The Recruiting Officer Review

The Recruiting Officer by George Farquhar has had an illustrious performance history, including being the first play performed in Australia 1789 one year after the colonialists settled in Sydney. This year, over 300 years since it was written, it returns to our stage at the Donmar Warhouse and immediately were we are immersed into the world by a fabulous and transformative use of space. Whilst remaining inherently theatrical Lucy Osborne’s design invites us to become part of the space. Beautiful and functional are two descriptions that apply to good design and her work and that of lighting designer James Farncombe are to be commended.

A definite highlight was the music that immersed this production. The combined talents of Tom Giles, Stuart Ward, Matthew Romain, Peter Manchester and Chris Grahamson made a truly wonderful performance in their own right to open the show and beautifully complemented the continuing action of the play proper. Live music is best incorporated into a performance rather than tacked on as a afterthought and The Recruiting Officer demonstrated just how effective it can be in both creating a world and layering a text. This was a strong decision from director Josie Rourke to use traditional and composed music by Michael Bruce and it paid off handsomely.

Despite being a play that that is plotted around a woman’s dilemma; The Recruiting Officer is strictly a lad’s play.
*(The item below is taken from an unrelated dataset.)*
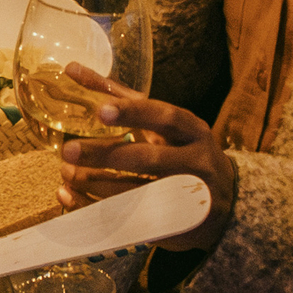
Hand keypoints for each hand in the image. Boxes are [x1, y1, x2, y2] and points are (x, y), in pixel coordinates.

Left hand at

The fun here is not in the determination of the woman to follow her love into the army – it is all about the officers themselves. Indeed the action turns on their loves, their loyalties and ultimately forging the best possible path through their circumstance.

The female roles in this drama were doled out in a predictable fashion as either conniving, stupid or naïve. Or all three! Whereas the male roles were much more complex, interesting and fun, no wonder we spend so much more time with them on stage. This is a feature common to a lot of Restoration Comedy; it isn’t an issue that only affects this play. The core dramatic incident of the plot doesn’t even occur on stage – we are not with Silvia as she decides to don her dead brother’s clothes and join up to her lover’s regiment to see both what he is really like and to find a way of spending her life with him in spite of her father’s wishes. We just witness the bloke-y reactions to this new upstart that on the Captains' recruiting ground. 

Luckily being superbly performed and directed gave vitality to the women that could have quite easily been completely absent. Rachael Stirling as Melinda was frustratingly hilarious; Nancy Carroll played the straight Silvia with quiet determination; the ladies maid Lucy played by Kathryn Drysdale was coy and yet incited great pathos and Aimeé-Ffion Edwards joyously cavorted through the play as Rose.

With much more to dig into the lads were reliably wonderful. We laughed along with the cheeky manipulative Mackenzie Crook as Sergeant Kite; tittered at the lovelorn despair of Mr. Worthy played by Nicholas Burns and giggled Gawn Granger as the delightfully indulgent and well-meaning Justice Balance. The actual recruiting officers themselves the dashing Captain Plume (Tobias Menzies) who is after Silvia and the dandy Captain Brazen (Mark Gatsiss) who has his sights set on Mr. Worthy’s Melinda have great presence and at times in their company it is easy to understand why the author preferred them to the female characters he had written.

Overall The Recruiting Officer was an energetic ensemble performance that at times slipped into broad farce but never totally descended into it. Neither the playwright or the director let us forget the context behind the fun and as we left the theatre there was little doubt that the recruited men would actually travel over the hills and far away to war and most would not return.

The current season has just finished at the Donmar Theatre but fingers crossed for a tour of this production.